Top of Data extracts

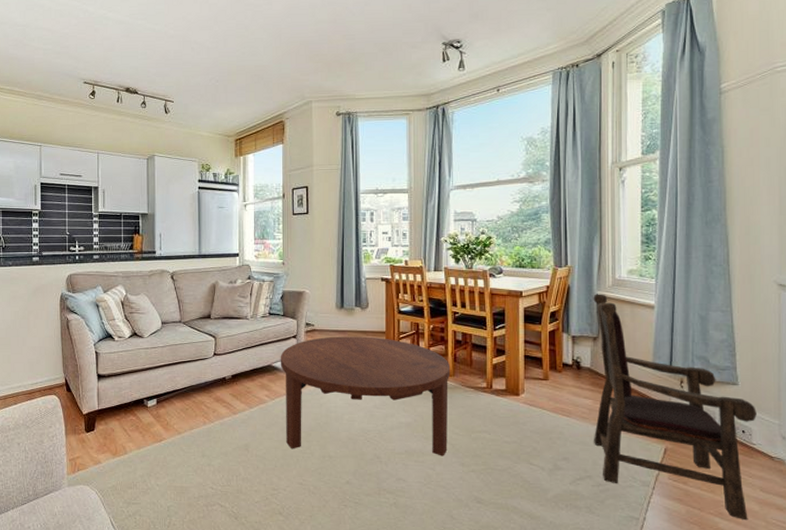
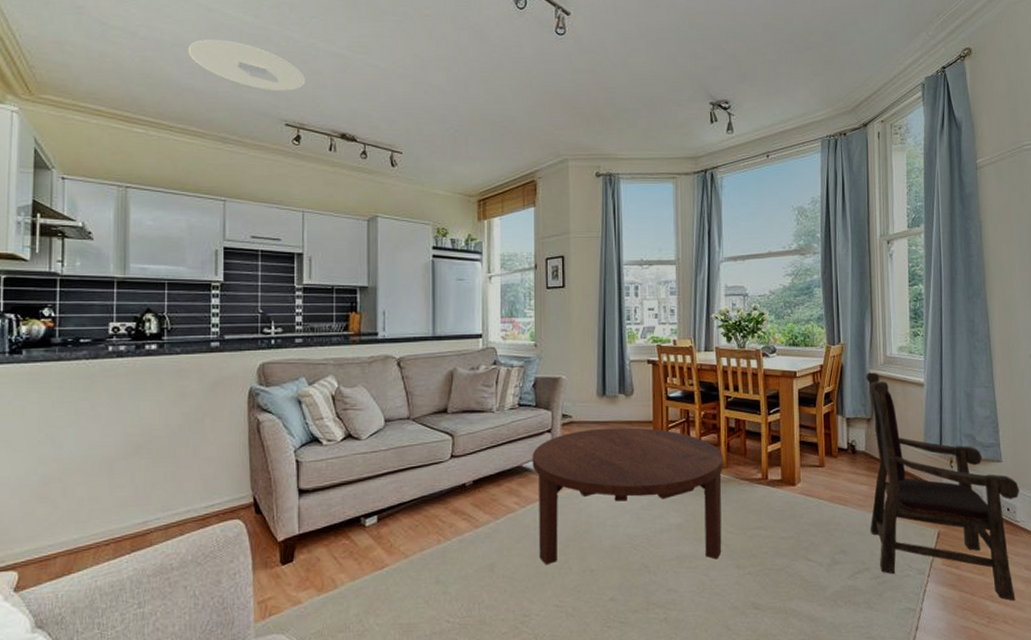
ceiling light: none [12,16,99,55] -> present [188,39,306,91]

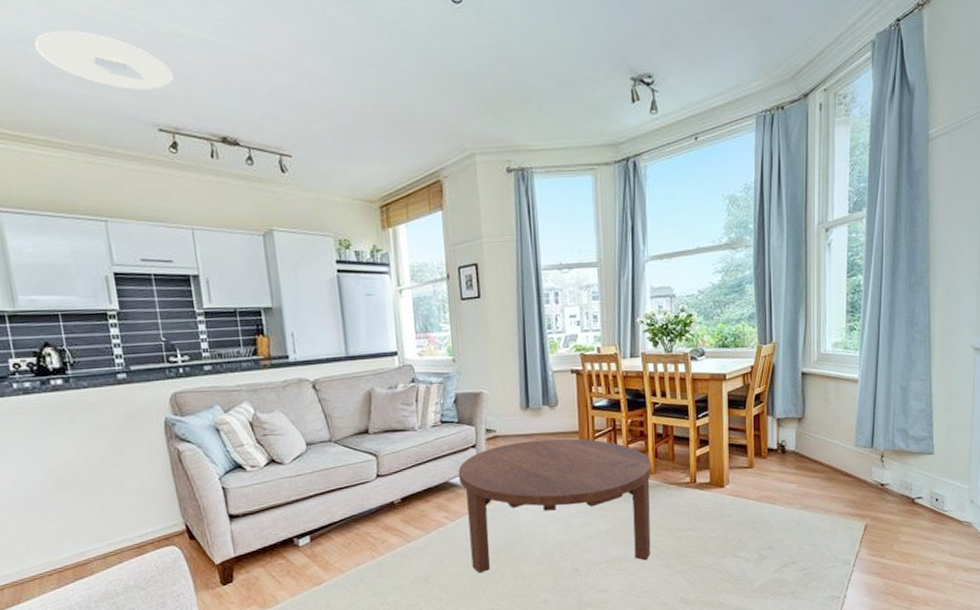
armchair: present [866,372,1020,602] -> none [798,370,950,585]

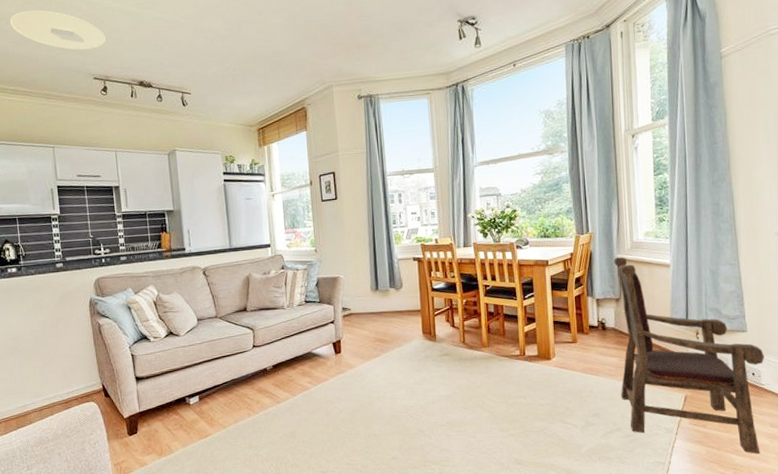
coffee table: present [458,438,652,574] -> none [319,316,487,432]
armchair: none [798,370,950,585] -> present [614,257,765,455]

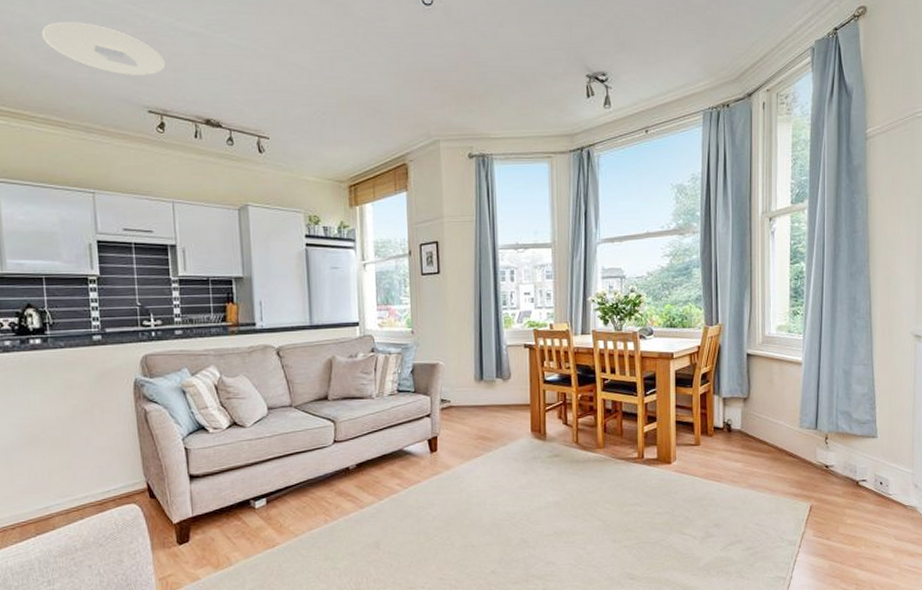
armchair: present [614,257,765,455] -> none [743,352,894,569]

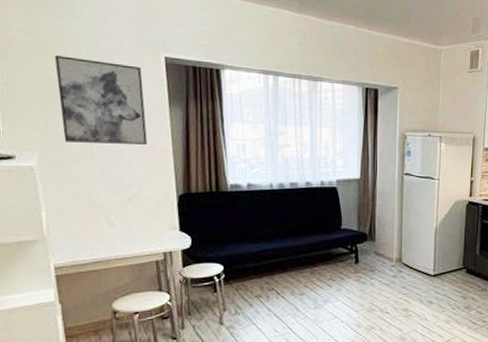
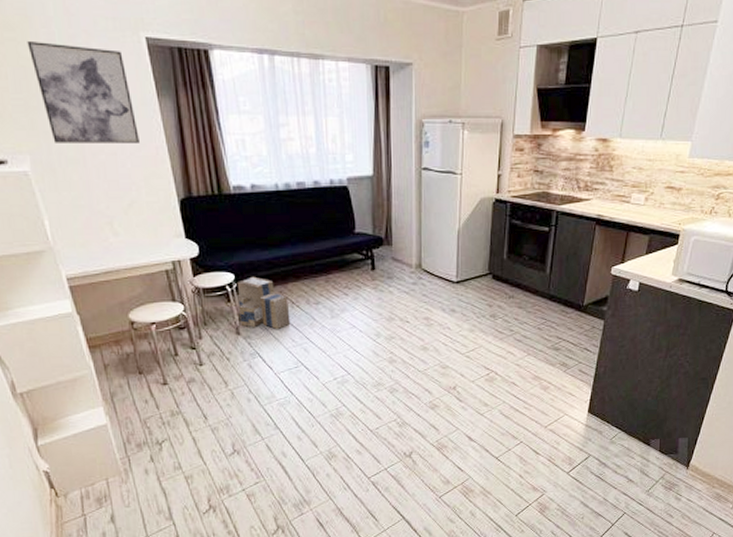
cardboard box: none [224,268,275,320] -> present [236,276,291,330]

Bottom of Data extracts

> Exercise goal: Retype the listing exactly. Leave out its pictures.

> Your solution:
ceiling light: none [12,16,99,55] -> present [188,39,306,91]

armchair: present [866,372,1020,602] -> none [798,370,950,585]

coffee table: present [458,438,652,574] -> none [319,316,487,432]
armchair: none [798,370,950,585] -> present [614,257,765,455]

armchair: present [614,257,765,455] -> none [743,352,894,569]

cardboard box: none [224,268,275,320] -> present [236,276,291,330]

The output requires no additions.